Espagne : Pompiers et serruriers refusent les expulsions

L’Indépendant, 22 février 2013 :

Pompiers et serruriers ont rejoint cette semaine le mouvement social contre les expulsions de propriétaires surendettés en Espagne, une question très sensible dans l’opinion publique notamment après le suicide de plusieurs personnes qui ne pouvaient faire face à leurs dettes. Ces derniers jours, les pompiers de plusieurs régions, ainsi que l’Union des serruriers, ont refusé de répondre à des ordres de la justice qui leur demandaient d’ouvrir les portes de logements pour en expulser les occupants. « On ruinait la vie des familles et on nous transformait en bourreaux. Cela nous mettait très mal à l’aise et nous avons décidé de ne plus participer à cela », a expliqué à l’AFP David Ormaechea, le président de l’Union des serruriers. « Il ne s’agit pas de désobéissance civile », a-t-il ajouté.

Mardi, dans la ville de La Corogne en Galice, dans le nord-ouest de l’Espagne, face au refus d’un serrurier, la police a fait appel aux pompiers pour ouvrir la porte de l’appartement d’une femme de 85 ans qui n’avait pas payé son loyer. Mais les pompiers, arrivés sur les lieux accompagnés de dizaines de militants anti-expulsions, ont à leur tour refusé d’ouvrir la porte et quelques-uns se sont mêlés aux manifestants.
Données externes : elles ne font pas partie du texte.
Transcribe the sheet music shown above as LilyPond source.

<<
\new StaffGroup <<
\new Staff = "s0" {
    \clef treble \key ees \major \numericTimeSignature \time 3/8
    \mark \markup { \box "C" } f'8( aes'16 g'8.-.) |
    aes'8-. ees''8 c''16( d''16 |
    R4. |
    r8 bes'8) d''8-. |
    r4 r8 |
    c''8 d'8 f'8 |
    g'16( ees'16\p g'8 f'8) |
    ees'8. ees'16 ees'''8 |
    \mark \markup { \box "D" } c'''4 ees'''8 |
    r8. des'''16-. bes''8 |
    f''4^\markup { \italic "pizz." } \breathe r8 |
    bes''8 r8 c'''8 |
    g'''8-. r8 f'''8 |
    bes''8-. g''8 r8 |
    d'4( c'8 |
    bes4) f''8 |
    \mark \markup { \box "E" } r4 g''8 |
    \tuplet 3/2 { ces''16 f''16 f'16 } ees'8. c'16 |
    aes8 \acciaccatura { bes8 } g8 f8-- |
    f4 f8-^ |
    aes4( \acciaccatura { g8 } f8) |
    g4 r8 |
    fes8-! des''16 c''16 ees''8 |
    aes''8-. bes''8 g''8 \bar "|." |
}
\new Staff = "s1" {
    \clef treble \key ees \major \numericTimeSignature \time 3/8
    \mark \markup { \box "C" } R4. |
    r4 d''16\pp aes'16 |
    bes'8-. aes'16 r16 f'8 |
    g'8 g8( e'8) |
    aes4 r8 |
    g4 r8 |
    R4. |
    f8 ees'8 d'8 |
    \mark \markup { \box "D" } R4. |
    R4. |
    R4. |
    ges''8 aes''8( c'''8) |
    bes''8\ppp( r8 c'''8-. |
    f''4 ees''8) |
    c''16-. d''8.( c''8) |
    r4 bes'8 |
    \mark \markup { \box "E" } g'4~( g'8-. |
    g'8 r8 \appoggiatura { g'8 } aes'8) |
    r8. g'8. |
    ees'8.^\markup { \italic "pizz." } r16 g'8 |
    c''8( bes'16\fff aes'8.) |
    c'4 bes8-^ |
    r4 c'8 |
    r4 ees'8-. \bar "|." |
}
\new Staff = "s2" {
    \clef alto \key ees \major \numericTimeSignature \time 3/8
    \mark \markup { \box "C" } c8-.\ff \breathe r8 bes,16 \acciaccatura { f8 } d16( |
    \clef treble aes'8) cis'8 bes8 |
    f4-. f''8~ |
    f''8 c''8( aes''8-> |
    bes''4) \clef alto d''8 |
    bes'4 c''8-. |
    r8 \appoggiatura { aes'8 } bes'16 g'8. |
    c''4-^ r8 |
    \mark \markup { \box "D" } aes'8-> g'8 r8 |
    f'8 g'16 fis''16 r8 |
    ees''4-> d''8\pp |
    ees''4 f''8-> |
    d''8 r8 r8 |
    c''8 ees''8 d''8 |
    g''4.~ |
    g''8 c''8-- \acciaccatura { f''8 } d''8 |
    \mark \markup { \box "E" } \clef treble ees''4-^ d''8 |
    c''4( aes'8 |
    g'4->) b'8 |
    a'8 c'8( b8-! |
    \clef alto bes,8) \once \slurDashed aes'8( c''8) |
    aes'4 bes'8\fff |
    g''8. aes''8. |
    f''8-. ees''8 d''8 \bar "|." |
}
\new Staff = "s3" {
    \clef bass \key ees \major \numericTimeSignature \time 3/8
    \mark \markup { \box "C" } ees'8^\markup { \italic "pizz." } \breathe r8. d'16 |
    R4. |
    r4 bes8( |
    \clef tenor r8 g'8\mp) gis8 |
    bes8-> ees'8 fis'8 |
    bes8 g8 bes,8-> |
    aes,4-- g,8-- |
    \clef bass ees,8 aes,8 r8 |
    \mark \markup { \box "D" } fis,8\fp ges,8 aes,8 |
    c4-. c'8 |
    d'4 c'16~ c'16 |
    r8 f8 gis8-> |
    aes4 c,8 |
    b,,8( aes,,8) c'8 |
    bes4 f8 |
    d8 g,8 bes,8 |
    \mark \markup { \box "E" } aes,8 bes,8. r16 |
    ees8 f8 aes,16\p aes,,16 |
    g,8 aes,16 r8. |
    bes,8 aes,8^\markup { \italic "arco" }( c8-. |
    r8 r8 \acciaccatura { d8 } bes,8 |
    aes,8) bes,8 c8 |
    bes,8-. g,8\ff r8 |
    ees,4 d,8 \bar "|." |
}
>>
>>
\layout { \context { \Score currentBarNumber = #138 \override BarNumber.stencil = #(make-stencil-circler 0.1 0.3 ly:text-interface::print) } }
Dans la foulée des pompiers galiciens, ceux d’autres régions comme la Catalogne et Madrid ont annoncé qu’ils refusaient de participer désormais aux expulsions. « Nous portons secours aux personnes en danger. C’est une contradiction d’aider les banques qui vont jusqu’à mettre en danger la vie des personnes », a affirmé à l’AFP Antonio del Rio, représentant syndical des pompiers de Catalogne.

Depuis l’éclatement de la bulle immobilière en 2008, de nombreuses familles qui s’étaient lourdement endettées, profitant de conditions de crédit faciles, ne peuvent plus faire face à leurs échéances. Les expulsions se sont alors multipliées: depuis 2008, 350.000 ordres d’expulsions, visant des résidences principales mais aussi secondaires ainsi que des espaces commerciaux, ont été lancés par les banques, selon les chiffres officiels, dont environ la moitié ont été exécutés, selon la presse. Face aux drames humains devenus quotidiens, l’opinion publique s’est largement mobilisée, et une initiative citoyenne réclamant l’arrêt des expulsions, ainsi que l’effacement des dettes des propriétaires concernés, a recueilli 1,4 million de signatures. Les députés espagnols ont accepté le 12 février de débattre de cette initiative qui pourrait déboucher sur une loi, le Parti populaire, de droite, qui dirige le pays, ayant accepté d’en discuter.